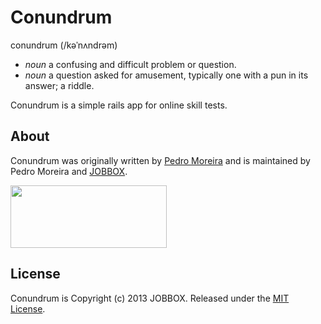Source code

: Conundrum
=========

conundrum (/kəˈnʌndrəm)

- _noun_ a confusing and difficult problem or question.
- _noun_ a question asked for amusement, typically one with a pun in its answer; a riddle.

Conundrum is a simple rails app for online skill tests.

About
-----

Conundrum was originally written by [Pedro Moreira](https://github.com/pmor) and is maintained by Pedro Moreira and [JOBBOX](http://jobbox.io).

<img src="https://dl.dropboxusercontent.com/u/17994193/logo/logo_horizontal.png" width="250" height="100">

License
-------

Conundrum is Copyright (c) 2013 JOBBOX. Released under the [MIT License](http://www.opensource.org/licenses/MIT).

_ _ _

What you should do:
Copy every line of the listing that includes the string "https".

Result for this task:
Conundrum was originally written by [Pedro Moreira](https://github.com/pmor) and is maintained by Pedro Moreira and [JOBBOX](http://jobbox.io).
<img src="https://dl.dropboxusercontent.com/u/17994193/logo/logo_horizontal.png" width="250" height="100">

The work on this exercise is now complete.